Monday, August 31, 2009

Lost in a circle of nerves...

My day started off on a good note. My favourite attendant got me up early for an important appointment. I enjoy waking up early, especially if someone kind and attentive comes through my door. After I got showered, dressed, and had coffee and toast, I set off towards my appointment. My sense of direction is not the sharpest. It's pathetic actually. I can't even direct anyone to my home. I have always been directionally challenged. I do get to where I need to go quite easily, but I can't tell anyone how I got there. Isn't that strange??? Knowing how horrible I am at finding my way, I explored my area on Saturday evening before dark. I asked a friendly, trustworthy looking man how to get to my destination. I surprised myself and actually found my way....

My nerves must have got the best of me this morning because I found myself totally lost and turned around. I think I made a wrong turn and panicked. With a pounding heart, I kept getting more nervous and confused. Trying to retrace the path I took on Saturday, I stopped and asked someone for directions, but my nerves got in my way. Being late was my first fear. Once I was past late and nowhere near where I needed to be, I knew I wasn't going to make it. Feeling like a cop out, I made it home with a sick feeling in the pit of my stomach. I called the people who were planning to interview me and said that "an emergency came up." They didn't sound too forgiving. I didn't want to tell them that I got lost. The interview was for funding to hire my own attendants. If I can't find my way around the city, how am I going to be someone's boss? Mom says I ought to have told the interviewers that I got lost. Maybe she's right. I'm human and really bad with directions. Maybe they would appreciate the truth. I'm not even sure I want to be in charge of my attendant care. If I got so nervous, does that mean I do? My mind is still grappling with this question.

I made it home and felt sick over missing my interview. Telling the truth to my Mom and the Observer did feel freeing. They were sweet and reassuring, which is exactly what I needed. I felt quite dumb. It's so easy to beat myself up.
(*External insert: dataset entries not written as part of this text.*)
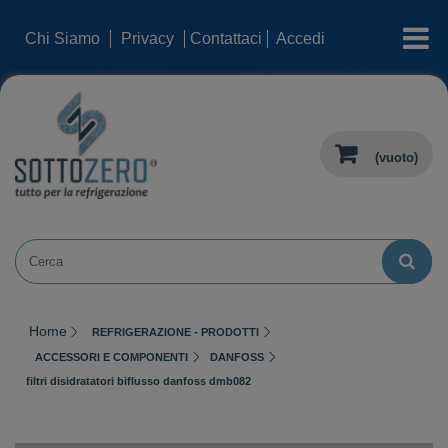
categorie
Chi Siamo
Privacy
Contattaci
Accedi
(vuoto)
Home
REFRIGERAZIONE - PRODOTTI
ACCESSORI E COMPONENTI
DANFOSS
filtri disidratatori biflusso danfoss dmb082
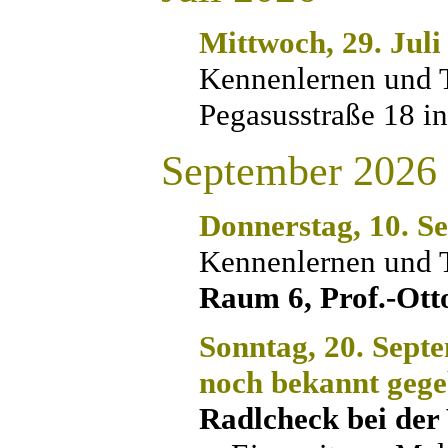
Mittwoch, 29. Jul
Kennenlernen und 
Pegasusstraße 18 i
September 2026
Donnerstag, 10. S
Kennenlernen und 
Raum 6, Prof.-Ott
Sonntag, 20. Sept
noch bekannt geg
Radlcheck bei der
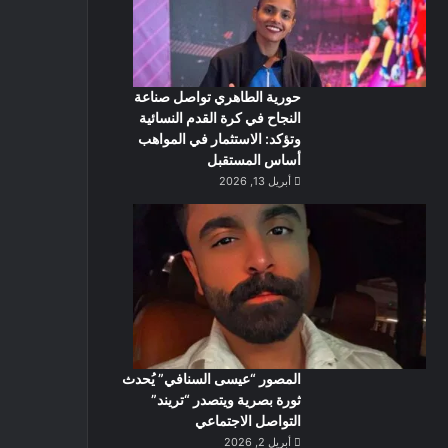
حورية الطاهري تواصل صناعة
النجاح في كرة القدم النسائية
وتؤكد: الاستثمار في المواهب
أساس المستقبل
أبريل 13, 2026
المصور “عيسى السنافي” يُحدث
ثورة بصرية ويتصدر “تريند”
التواصل الاجتماعي
أبريل 2, 2026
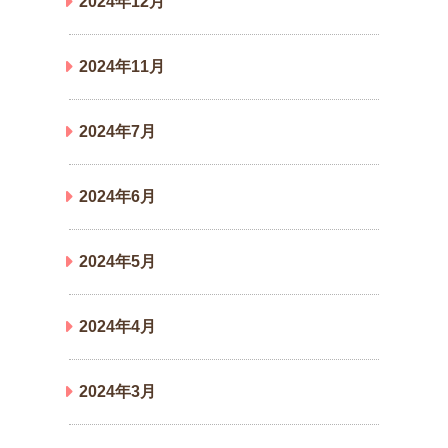
2024年12月
2024年11月
2024年7月
2024年6月
2024年5月
2024年4月
2024年3月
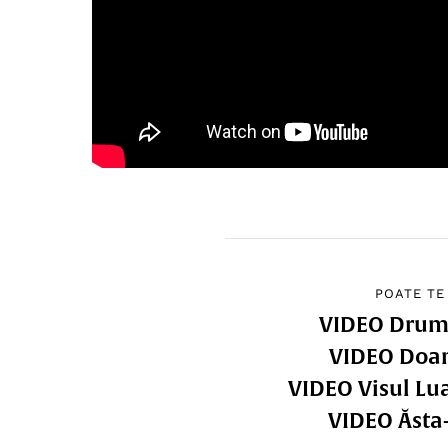
POATE TE
VIDEO Drum
VIDEO Doa
VIDEO Visul Lua
VIDEO Ăsta-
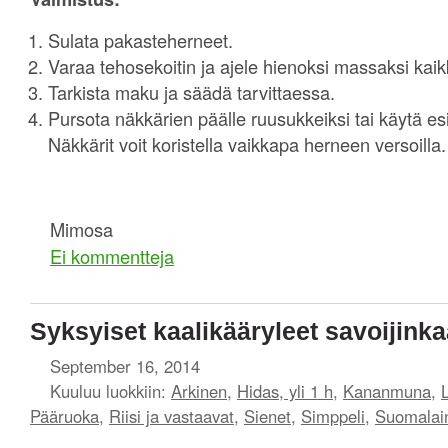
Sulata pakasteherneet.
Varaa tehosekoitin ja ajele hienoksi massaksi kaik
Tarkista maku ja säädä tarvittaessa.
Pursota näkkärien päälle ruusukkeiksi tai käytä esi
Näkkärit voit koristella vaikkapa herneen versoilla.
Mimosa
Ei kommentteja
Syksyiset kaalikääryleet savoijinka
September 16, 2014
Kuuluu luokkiin:
Arkinen
,
Hidas, yli 1 h
,
Kananmuna
,
L
Pääruoka
,
Riisi ja vastaavat
,
Sienet
,
Simppeli
,
Suomalai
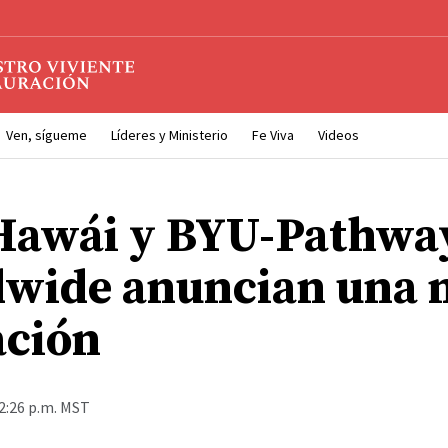
Ven, sígueme
Líderes y Ministerio
Fe Viva
Videos
Hawái y BYU-Pathwa
wide anuncian una 
ación
2:26 p.m. MST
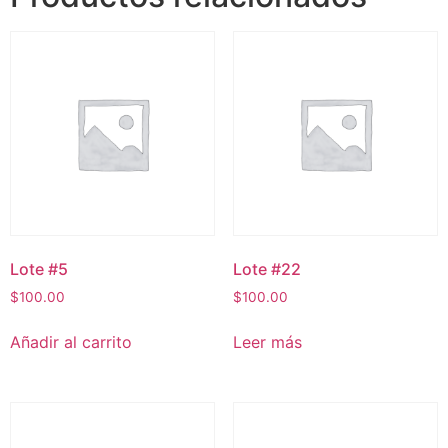
Lote #5
Lote #22
$
100.00
$
100.00
Añadir al carrito
Leer más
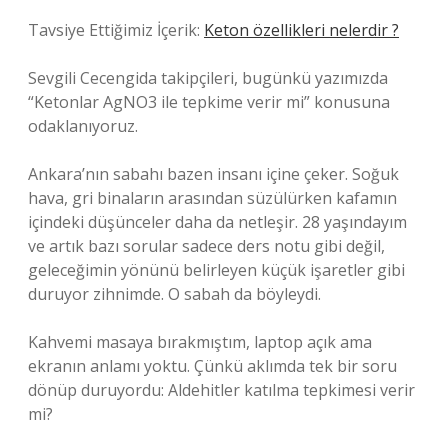
Tavsiye Ettiğimiz İçerik:
Keton özellikleri nelerdir ?
Sevgili Cecengida takipçileri, bugünkü yazımızda
“Ketonlar AgNO3 ile tepkime verir mi” konusuna
odaklanıyoruz.
Ankara’nın sabahı bazen insanı içine çeker. Soğuk
hava, gri binaların arasından süzülürken kafamın
içindeki düşünceler daha da netleşir. 28 yaşındayım
ve artık bazı sorular sadece ders notu gibi değil,
geleceğimin yönünü belirleyen küçük işaretler gibi
duruyor zihnimde. O sabah da böyleydi.
Kahvemi masaya bırakmıştım, laptop açık ama
ekranın anlamı yoktu. Çünkü aklımda tek bir soru
dönüp duruyordu: Aldehitler katılma tepkimesi verir
mi?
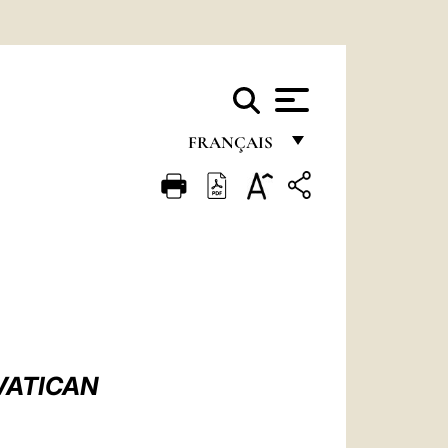
FRANÇAIS
FRANÇAIS
ENGLISH
ITALIANO
PORTUGUÊS
ESPAÑOL
DEUTSCH
VATICAN
POLSKI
Needing to cheer up, I opened the bonbonnaire from the baptism I went to yesterday. The Observer's nephew was the star of the day, as every baby should be when they are baptised. The bonbonnaire was an adorable framed picture of baby Poalo wearing a vest and dress pants. He is looking right at the camera. Baby Paolo's picture made me smile. I can't stop looking at him. He is a captivating little guy. It was an adventure getting to the restaurant because it was in an area I had never travelled to before. All my transportation arrangements went smoothly. I arrived in perfect timing for the celebration. The restaurant was called Balldoria Restorante, a newly opened, intimate eatery. The decor was simple and elegant. The restaurant provided excellent service. The food was traditional Italian fare, except that we had thin crust pizza instead of seafood. Since the Observer dislikes fish, I know he was happy about this twist. The pizza was top notch. The Observer's Mom made chocolate cheesecake bites on a stick. They were dainty and tasted as delectable as they looked. I still feel bad about missing my interview, but each time I feel a wave of regret, I look at the photo of Baby Poalo. Maybe I'll have another chance at an interview. Maybe I won't, but life goes on. Just think of a sweet little baby as proof.